Lager names

On this Wikipedia the language links are at the top of the page across from the article title. Lagers can lager names pale, amber, or dark. As well as maturation in cold storage, most lagers are distinguished by the use of Saccharomyces pastorianus, a “bottom-fermenting” yeast that ferments at relatively cold temperatures.

While cold storage of beer, “lagering”, in caves for example, was a common practice throughout the medieval period, bottom-fermenting yeast seems to have emerged from a hybridization in the early fifteenth century. According to folklore, some believe that beer underwent a transformation in Bavaria at some point in history, whereby dark ales were turned into a pale colored beer. According to the New York Times, “The lager, as the new beer was called, had begun its journey to world domination. In 2011, a team of researchers claimed to have discovered that Saccharomyces eubayanus is responsible for creating the hybrid yeast used to make lager.
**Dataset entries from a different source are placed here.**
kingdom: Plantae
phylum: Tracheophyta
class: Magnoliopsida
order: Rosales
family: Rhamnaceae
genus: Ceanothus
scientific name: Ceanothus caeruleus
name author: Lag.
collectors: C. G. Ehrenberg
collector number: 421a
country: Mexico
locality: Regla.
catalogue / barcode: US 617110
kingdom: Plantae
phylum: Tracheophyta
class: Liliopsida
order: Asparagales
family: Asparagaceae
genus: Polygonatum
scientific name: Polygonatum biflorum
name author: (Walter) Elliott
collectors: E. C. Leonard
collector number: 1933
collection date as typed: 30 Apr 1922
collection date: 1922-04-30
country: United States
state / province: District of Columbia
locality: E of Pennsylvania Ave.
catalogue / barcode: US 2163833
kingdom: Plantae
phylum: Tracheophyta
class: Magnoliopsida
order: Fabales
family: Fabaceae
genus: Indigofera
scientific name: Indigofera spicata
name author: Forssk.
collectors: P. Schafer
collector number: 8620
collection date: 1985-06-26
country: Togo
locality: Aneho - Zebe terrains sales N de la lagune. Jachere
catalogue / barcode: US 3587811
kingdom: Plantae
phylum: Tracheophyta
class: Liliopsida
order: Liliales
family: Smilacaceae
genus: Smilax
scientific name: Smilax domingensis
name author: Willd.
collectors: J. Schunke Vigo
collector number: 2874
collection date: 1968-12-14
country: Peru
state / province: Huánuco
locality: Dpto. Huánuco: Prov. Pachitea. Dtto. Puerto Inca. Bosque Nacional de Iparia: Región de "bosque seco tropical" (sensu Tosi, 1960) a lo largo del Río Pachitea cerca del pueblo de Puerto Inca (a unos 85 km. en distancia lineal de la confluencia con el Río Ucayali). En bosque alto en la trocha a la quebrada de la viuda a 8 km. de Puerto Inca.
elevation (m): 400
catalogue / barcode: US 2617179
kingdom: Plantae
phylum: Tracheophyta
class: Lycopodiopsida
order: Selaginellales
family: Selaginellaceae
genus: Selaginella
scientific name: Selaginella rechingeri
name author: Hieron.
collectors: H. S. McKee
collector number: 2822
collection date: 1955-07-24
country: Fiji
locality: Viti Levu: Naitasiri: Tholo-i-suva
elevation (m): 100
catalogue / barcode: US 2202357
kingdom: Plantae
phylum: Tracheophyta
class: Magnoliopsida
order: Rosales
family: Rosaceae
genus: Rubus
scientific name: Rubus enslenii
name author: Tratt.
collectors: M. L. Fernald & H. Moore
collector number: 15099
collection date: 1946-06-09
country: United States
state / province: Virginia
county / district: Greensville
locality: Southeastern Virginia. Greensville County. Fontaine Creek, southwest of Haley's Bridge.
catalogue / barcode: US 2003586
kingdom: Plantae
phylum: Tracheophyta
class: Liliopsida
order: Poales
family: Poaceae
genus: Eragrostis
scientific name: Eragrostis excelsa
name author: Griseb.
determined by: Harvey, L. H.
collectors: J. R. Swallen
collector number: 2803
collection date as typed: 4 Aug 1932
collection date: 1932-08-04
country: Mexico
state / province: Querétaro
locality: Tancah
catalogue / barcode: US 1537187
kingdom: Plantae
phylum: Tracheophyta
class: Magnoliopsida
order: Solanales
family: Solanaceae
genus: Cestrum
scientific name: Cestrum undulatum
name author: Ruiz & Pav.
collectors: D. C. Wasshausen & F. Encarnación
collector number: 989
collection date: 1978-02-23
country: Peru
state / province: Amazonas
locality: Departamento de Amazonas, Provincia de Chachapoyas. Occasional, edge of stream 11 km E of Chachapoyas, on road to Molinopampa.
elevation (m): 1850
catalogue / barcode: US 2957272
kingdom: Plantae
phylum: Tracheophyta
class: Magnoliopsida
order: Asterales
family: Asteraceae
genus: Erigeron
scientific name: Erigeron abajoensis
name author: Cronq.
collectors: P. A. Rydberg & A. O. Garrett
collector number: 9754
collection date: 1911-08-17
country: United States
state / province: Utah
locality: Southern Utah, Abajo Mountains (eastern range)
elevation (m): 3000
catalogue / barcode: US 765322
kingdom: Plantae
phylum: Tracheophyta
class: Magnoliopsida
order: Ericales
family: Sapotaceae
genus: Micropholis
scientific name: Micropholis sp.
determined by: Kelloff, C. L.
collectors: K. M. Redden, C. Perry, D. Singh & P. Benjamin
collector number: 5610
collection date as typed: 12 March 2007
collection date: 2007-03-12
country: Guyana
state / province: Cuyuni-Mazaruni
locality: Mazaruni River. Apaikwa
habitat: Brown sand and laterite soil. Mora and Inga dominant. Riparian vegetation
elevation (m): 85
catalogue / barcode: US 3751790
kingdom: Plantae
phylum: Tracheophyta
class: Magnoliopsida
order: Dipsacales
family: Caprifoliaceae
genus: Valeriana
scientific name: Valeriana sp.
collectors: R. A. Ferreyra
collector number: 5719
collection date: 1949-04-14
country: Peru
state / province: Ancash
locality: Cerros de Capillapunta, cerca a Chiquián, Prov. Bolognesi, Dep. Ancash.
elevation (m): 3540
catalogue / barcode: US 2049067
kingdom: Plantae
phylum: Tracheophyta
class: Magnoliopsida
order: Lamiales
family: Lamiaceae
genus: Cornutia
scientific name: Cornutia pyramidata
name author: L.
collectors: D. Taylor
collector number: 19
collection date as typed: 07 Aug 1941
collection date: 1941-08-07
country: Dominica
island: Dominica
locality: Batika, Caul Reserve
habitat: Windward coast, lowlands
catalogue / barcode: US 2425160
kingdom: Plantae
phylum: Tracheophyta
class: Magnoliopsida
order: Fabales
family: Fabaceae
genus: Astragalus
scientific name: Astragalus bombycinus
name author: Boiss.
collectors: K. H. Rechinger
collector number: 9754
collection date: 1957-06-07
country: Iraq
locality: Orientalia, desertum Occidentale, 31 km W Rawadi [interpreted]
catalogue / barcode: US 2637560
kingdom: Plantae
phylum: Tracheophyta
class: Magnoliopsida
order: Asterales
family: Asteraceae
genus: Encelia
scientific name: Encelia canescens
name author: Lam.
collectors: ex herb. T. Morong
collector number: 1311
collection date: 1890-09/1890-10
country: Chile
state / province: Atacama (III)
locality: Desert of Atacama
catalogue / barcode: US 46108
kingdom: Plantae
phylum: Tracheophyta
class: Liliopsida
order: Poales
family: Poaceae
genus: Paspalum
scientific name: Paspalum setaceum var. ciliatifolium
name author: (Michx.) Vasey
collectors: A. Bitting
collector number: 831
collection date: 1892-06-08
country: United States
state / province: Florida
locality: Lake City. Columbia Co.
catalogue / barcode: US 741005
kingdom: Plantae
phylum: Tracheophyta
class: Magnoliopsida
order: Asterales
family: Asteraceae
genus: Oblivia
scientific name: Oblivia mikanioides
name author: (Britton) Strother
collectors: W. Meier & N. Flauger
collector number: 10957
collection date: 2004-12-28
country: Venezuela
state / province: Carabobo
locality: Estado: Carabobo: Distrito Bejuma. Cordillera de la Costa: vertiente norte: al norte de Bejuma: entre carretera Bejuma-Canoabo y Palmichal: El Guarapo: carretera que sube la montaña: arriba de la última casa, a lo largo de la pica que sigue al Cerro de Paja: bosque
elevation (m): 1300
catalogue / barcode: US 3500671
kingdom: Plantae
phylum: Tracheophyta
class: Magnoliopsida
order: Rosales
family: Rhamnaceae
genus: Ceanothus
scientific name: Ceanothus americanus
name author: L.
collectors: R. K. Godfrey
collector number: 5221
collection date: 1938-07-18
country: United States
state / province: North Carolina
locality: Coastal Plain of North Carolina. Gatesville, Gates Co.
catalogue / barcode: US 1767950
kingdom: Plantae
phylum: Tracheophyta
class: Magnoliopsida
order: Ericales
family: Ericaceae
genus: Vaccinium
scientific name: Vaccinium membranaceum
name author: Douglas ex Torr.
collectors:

In the 19th century, prior to the advent of refrigeration, German brewers would dig cellars for lagering and fill them with ice from nearby lakes and rivers, which would cool the beer during the summer months. To further protect the cellars from the summer heat, they would plant chestnut trees, which have spreading, dense canopies but shallow roots which would not intrude on the caverns. Lager uses a process of cool fermentation, followed by maturation in cold storage. The German word “Lager” means storeroom or warehouse.

The yeast generally used with lager brewing is Saccharomyces pastorianus. While prohibited by the German Reinheitsgebot tradition, lagers in some countries may include a proportion of adjuncts, usually rice or maize. Adjuncts entered United States brewing as a means of thinning out the body of beers, balancing the large quantities of protein introduced by six-row barley. Lagers range in colour from extremely pale, through amber beers such as Vienna lager, to dark brown and black Dunkel and Schwarzbier. Darker lagers use roasted grains and malts to produce a more roasted, even slightly burnt, flavour profile.

Pilsner, a pale hoppy lager originally from the city of Plzeň in the Czech Republic, which influenced the modern American lager style. Helles, a pale malty lager brewed in southern Germany around Munich. Märzen, an amber lager, traditionally brewed in Munich for the celebration of Oktoberfest, though the beer served at modern day Oktoberfest is Festbier, a style closer to Maibock or Helles than Märzen. Vienna lager, which can range from medium amber to brown, originating in Vienna, Austria, but also influencing brewing in Mexico, typified by beers such as Dos Equis Amber. Schwarzbier, a dark brown to black lager. The most common lagers in worldwide production are pale lagers. The flavour of these lighter lagers is usually mild, and the producers often recommend that the beers be served refrigerated.

Pale lager is a very pale to golden-coloured lager with a well attenuated body and noble hop bitterness. Josef Groll produced the first Pilsner beer. The Vienna lager style was developed by Anton Dreher in the late 1830s. While on a trip to England and Scotland in 1833 with Sedlmayr, Dreher gained knowledge of the pale malt making process. The beer style became well-known internationally, in particular due to the Dreher brewery’s restaurant and beer hall at the International Exposition of 1867 in Paris, and started getting copied by many of the US-American lager breweries founded by German immigrants.

The first amber-coloured Oktoberfest-Märzen brewed by Franziskaner-Leistbräu in 1872 was also a Vienna-style beer brewed to a higher strength. The Vienna lager style has survived to this day, mostly thanks to the emerging microbrewing, home-brewing and craft beer scene in the United States of the 1980s and 1990s. Due to the influence of the American craft beer movement, Vienna lager can again be found in Europe, including traditional Austrian breweries like Ottakringer and Schwechater who have made this pale amber beer style part of their range of beers again. A Vienna lager typically has a copper to reddish-brown colour, low bitterness, low hop profile, a malty aroma, and 4. Pale lagers were not common until the later part of the 19th century when technological advances made them easier to produce. Dark lagers may be called Dunkel, tmavé or Schwarzbier depending on region, colour or brewing method. Tmavé is Czech for “dark” – beers which are so dark as to be black are termed černé pivo, “black beer”.